Increased slurry use on crops also helps from an environmental point of view, says Mr Gray. “Applying slurry to growing crops means it is used more effectively, so there is less chance of leaching and hence environmental problems. Also ourwinter-sown crops are strong enough in spring to make best use of it, saving significantly on fertiliser costs.”
But while all slurry sampling has indicated that an average application of slurry is yielding about 100 units/acre of nitrogen, experience suggests it is actually giving more, he reckons. “In many cases it seems we are getting the benefit of more than 140 units/acre and while soil reserves account for part of this, slurry must be making up the rest.”
This saving on bought-in fertiliser is making a significant difference to the farm’s bottom line, with estimated savings of about £42/ha(£17/acre) on bagged nitrogen alone, totalling £8500 for the 202ha (500-acre) arable unit.
“In addition, I save the £1500 I would need to put by annually for contractors to come every five years to dredge out the accumulated sludge.
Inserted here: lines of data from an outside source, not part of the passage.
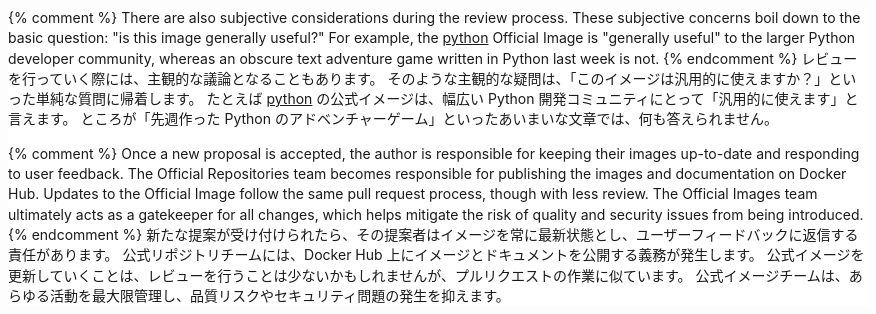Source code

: {% comment %}
There are also subjective considerations during the review process. These
subjective concerns boil down to the basic question: "is this image generally
useful?" For example, the [python](https://hub.docker.com/_/python/)
Official Image is "generally useful" to the larger Python developer
community, whereas an obscure text adventure game written in Python last week is
not.
{% endcomment %}
レビューを行っていく際には、主観的な議論となることもあります。
そのような主観的な疑問は、「このイメージは汎用的に使えますか？」といった単純な質問に帰着します。
たとえば [python](https://hub.docker.com/_/python/) の公式イメージは、幅広い Python 開発コミュニティにとって「汎用的に使えます」と言えます。
ところが「先週作った Python のアドベンチャーゲーム」といったあいまいな文章では、何も答えられません。

{% comment %}
Once a new proposal is accepted, the author is responsible for keeping
their images up-to-date and responding to user feedback. The Official
Repositories team becomes responsible for publishing the images and
documentation on Docker Hub. Updates to the Official Image follow the same
pull request process, though with less review. The Official Images team
ultimately acts as a gatekeeper for all changes, which helps mitigate the risk
of quality and security issues from being introduced.
{% endcomment %}
新たな提案が受け付けられたら、その提案者はイメージを常に最新状態とし、ユーザーフィードバックに返信する責任があります。
公式リポジトリチームには、Docker Hub 上にイメージとドキュメントを公開する義務が発生します。
公式イメージを更新していくことは、レビューを行うことは少ないかもしれませんが、プルリクエストの作業に似ています。
公式イメージチームは、あらゆる活動を最大限管理し、品質リスクやセキュリティ問題の発生を抑えます。
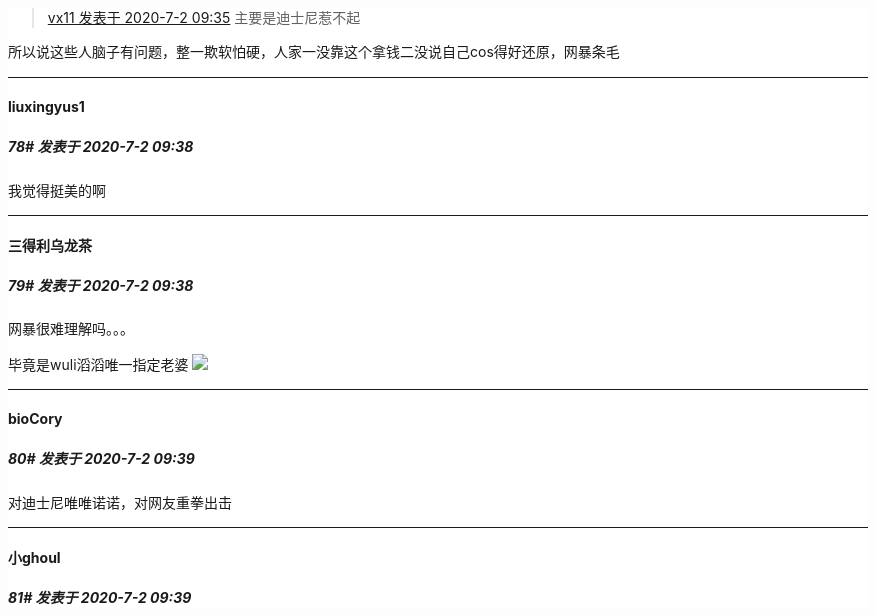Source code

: 
<blockquote><a href="httphttps://bbs.saraba1st.com/2b/forum.php?mod=redirect&amp;goto=findpost&amp;pid=48032179&amp;ptid=1945198" target="_blank">vx11 发表于 2020-7-2 09:35</a>
主要是迪士尼惹不起</blockquote>
所以说这些人脑子有问题，整一欺软怕硬，人家一没靠这个拿钱二没说自己cos得好还原，网暴条毛







*****

####  liuxingyus1  
##### 78#       发表于 2020-7-2 09:38




我觉得挺美的啊







*****

####  三得利乌龙茶  
##### 79#       发表于 2020-7-2 09:38




网暴很难理解吗。。。

毕竟是wuli滔滔唯一指定老婆
<img src="https://static.saraba1st.com/image/smiley/face2017/002.png" referrerpolicy="no-referrer">







*****

####  bioCory  
##### 80#       发表于 2020-7-2 09:39




对迪士尼唯唯诺诺，对网友重拳出击







*****

####  小ghoul  
##### 81#       发表于 2020-7-2 09:39
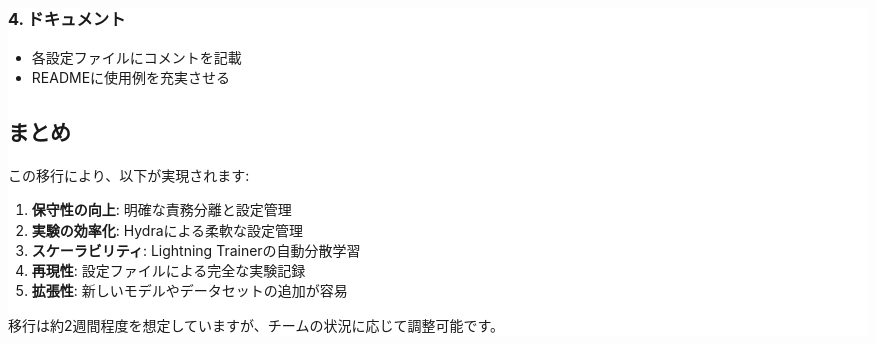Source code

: ### 4. ドキュメント
- 各設定ファイルにコメントを記載
- READMEに使用例を充実させる

## まとめ

この移行により、以下が実現されます:

1. **保守性の向上**: 明確な責務分離と設定管理
2. **実験の効率化**: Hydraによる柔軟な設定管理
3. **スケーラビリティ**: Lightning Trainerの自動分散学習
4. **再現性**: 設定ファイルによる完全な実験記録
5. **拡張性**: 新しいモデルやデータセットの追加が容易

移行は約2週間程度を想定していますが、チームの状況に応じて調整可能です。
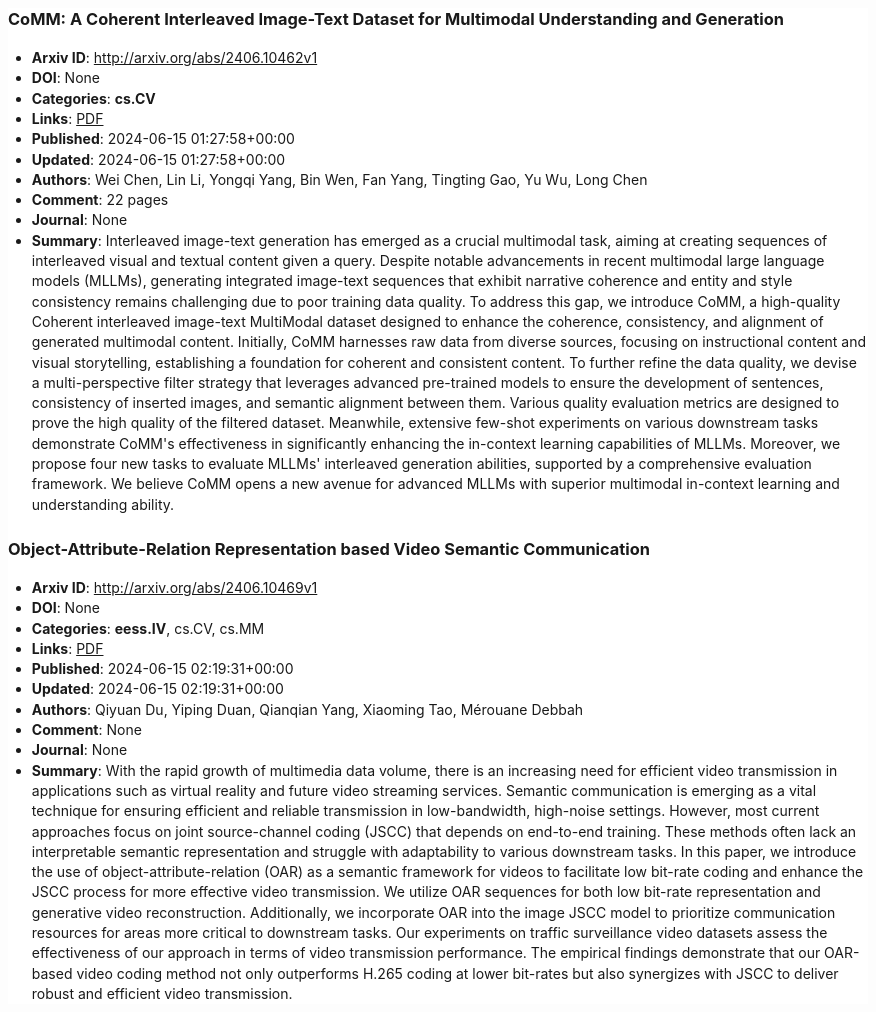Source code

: 

### CoMM: A Coherent Interleaved Image-Text Dataset for Multimodal Understanding and Generation
- **Arxiv ID**: http://arxiv.org/abs/2406.10462v1
- **DOI**: None
- **Categories**: **cs.CV**
- **Links**: [PDF](http://arxiv.org/pdf/2406.10462v1)
- **Published**: 2024-06-15 01:27:58+00:00
- **Updated**: 2024-06-15 01:27:58+00:00
- **Authors**: Wei Chen, Lin Li, Yongqi Yang, Bin Wen, Fan Yang, Tingting Gao, Yu Wu, Long Chen
- **Comment**: 22 pages
- **Journal**: None
- **Summary**: Interleaved image-text generation has emerged as a crucial multimodal task, aiming at creating sequences of interleaved visual and textual content given a query. Despite notable advancements in recent multimodal large language models (MLLMs), generating integrated image-text sequences that exhibit narrative coherence and entity and style consistency remains challenging due to poor training data quality. To address this gap, we introduce CoMM, a high-quality Coherent interleaved image-text MultiModal dataset designed to enhance the coherence, consistency, and alignment of generated multimodal content. Initially, CoMM harnesses raw data from diverse sources, focusing on instructional content and visual storytelling, establishing a foundation for coherent and consistent content. To further refine the data quality, we devise a multi-perspective filter strategy that leverages advanced pre-trained models to ensure the development of sentences, consistency of inserted images, and semantic alignment between them. Various quality evaluation metrics are designed to prove the high quality of the filtered dataset. Meanwhile, extensive few-shot experiments on various downstream tasks demonstrate CoMM's effectiveness in significantly enhancing the in-context learning capabilities of MLLMs. Moreover, we propose four new tasks to evaluate MLLMs' interleaved generation abilities, supported by a comprehensive evaluation framework. We believe CoMM opens a new avenue for advanced MLLMs with superior multimodal in-context learning and understanding ability.



### Object-Attribute-Relation Representation based Video Semantic Communication
- **Arxiv ID**: http://arxiv.org/abs/2406.10469v1
- **DOI**: None
- **Categories**: **eess.IV**, cs.CV, cs.MM
- **Links**: [PDF](http://arxiv.org/pdf/2406.10469v1)
- **Published**: 2024-06-15 02:19:31+00:00
- **Updated**: 2024-06-15 02:19:31+00:00
- **Authors**: Qiyuan Du, Yiping Duan, Qianqian Yang, Xiaoming Tao, Mérouane Debbah
- **Comment**: None
- **Journal**: None
- **Summary**: With the rapid growth of multimedia data volume, there is an increasing need for efficient video transmission in applications such as virtual reality and future video streaming services. Semantic communication is emerging as a vital technique for ensuring efficient and reliable transmission in low-bandwidth, high-noise settings. However, most current approaches focus on joint source-channel coding (JSCC) that depends on end-to-end training. These methods often lack an interpretable semantic representation and struggle with adaptability to various downstream tasks. In this paper, we introduce the use of object-attribute-relation (OAR) as a semantic framework for videos to facilitate low bit-rate coding and enhance the JSCC process for more effective video transmission. We utilize OAR sequences for both low bit-rate representation and generative video reconstruction. Additionally, we incorporate OAR into the image JSCC model to prioritize communication resources for areas more critical to downstream tasks. Our experiments on traffic surveillance video datasets assess the effectiveness of our approach in terms of video transmission performance. The empirical findings demonstrate that our OAR-based video coding method not only outperforms H.265 coding at lower bit-rates but also synergizes with JSCC to deliver robust and efficient video transmission.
Going all-slurry in my new fattening sheds is adding to the savings by way of about £6 a pig in straw and other costs,” he says.
These other savings come from reducing labour need in the pig unit from eliminating straw handling and use, chopping much of the previously baled straw back into the soil, and reduced machinery costs by lowering telehandler use, this alone is saving about £8000 a year in purchase, maintenance and depreciation costs. “These savings, coupled with the fertiliser savings, mean we are more than £110,000 a year better off even after we take the cost of the additive into consideration,” he adds.